Western Global Secures Loan Purchase to Stabilize Operations Amid Challenges
The chief executive of troubled US freighter operator Western Global Airlines (WGA) has purchased outstanding loans to help shore up the company’s financial position.
In June reports emerged that the company was in talks with creditors and considering bankruptcy as it faced a liquidity shortage.
The Florida-based airline has now confirmed that chief executive and founder Jim Neff purchased the outstanding loans held by senior secured lenders on June 29.
“This was a positive step in an effort to protect WGA and provide the company additional time and resources, and the company immediately benefited from improved lending conditions,” WGA said.
“As a result of the purchase by Jim Neff, WGA has been positioned to continue to provide its customers with the safe and effective services they rely on.
“The company continues to believe that maintaining its operations and infrastructure is in the best interests of all stakeholders.
“Accordingly, WGA is working diligently with its advisors to explore all value-maximising alternatives and take the steps necessary to address its financial position.”
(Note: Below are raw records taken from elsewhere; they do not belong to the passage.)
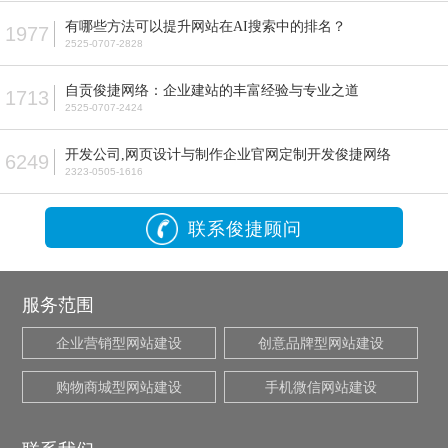
有哪些方法可以提升网站在AI搜索中的排名？
1977
2525-0707-2828
自贡俊捷网络：企业建站的丰富经验与专业之道
1713
2525-0707-2424
开发公司,网页设计与制作企业官网定制开发俊捷网络
6249
2323-0505-1616
联系俊捷顾问
服务范围
企业营销型网站建设
创意品牌型网站建设
购物商城型网站建设
手机微信网站建设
WGA said that after 10 years of profitable operations, it was currently navigating financial challenges driven by unforeseen industry-wide factors including the conflict in Ukraine, the weakened global economy and particularly air cargo demand, spiralling costs, and the recurrence of Covid-19 in China, which “disproportionately impacted WGA and its customers”.
Earlier this year, ratings agency Moody’s downgraded the carrier’s ratings from B2 and B3 – later withdrawing its rating – citing a liquidity shortage even though it had cancelled an order of two Boeing 777 freighters.
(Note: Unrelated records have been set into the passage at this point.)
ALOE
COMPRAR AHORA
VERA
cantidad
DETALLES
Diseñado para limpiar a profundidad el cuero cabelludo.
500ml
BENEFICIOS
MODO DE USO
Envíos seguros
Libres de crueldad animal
“The company’s $47.5m revolving credit facility, expiring February 15 2025, will likely remain fully utilised even after the company receives a return of certain deposits associated with its now aborted agreement to purchase two 777F aircraft from The Boeing Company,” Moody’s said in its March ratings review.
“Furthermore, all of Western Global’s assets are encumbered, limiting its ability to raise new funding on favorable terms. Additionally, declining operating block hours in recent quarters have contributed to weakness in Western Global’s revenues and cash flow.”
Moody’s said that the company faced elevated fuel prices and declining aircraft utilisation and a negative free-cash flow as of September last year.
It added that the ratings downgrade reflected the “modest scale, aged fleet composition, high customer concentration – top three customers were 64% of total revenue as of 30 September 2022 – and negative tangible equity”.
The company also responded to reports on a lawsuit bought by employees who felt that an Employee Stock Ownership Plan (ESOP) had bought overpriced shares in the company.
They also say that to finance the ESOP the company issued more than $400m in junk bonds, with the majority then purchased by Neff, that cost around $40m per year to service at an interest rate of around 10%.
In response, WGA the ESOP also included ownership in two affiliated aircraft leasing companies, that the ESOP was created through “extensive due diligence”, that there are no WGA shares in employees 401(k) accounts, that shares were granted to ESOP participants at “no out-of-pocket costs” and that the litigation relates to a putative class action lawsuit that was commenced by two pilots shortly after the ESOP was established.
The aircraft leasing company included in the programme transferred its aircraft to the airline as part of creating and funding the ESOP.
The company is also facing a $750,000 legal claim by Radiant Global Logistics.
According to its website, Western Global currently operates a fleet of 19 MD-11 and 747-400 freighters.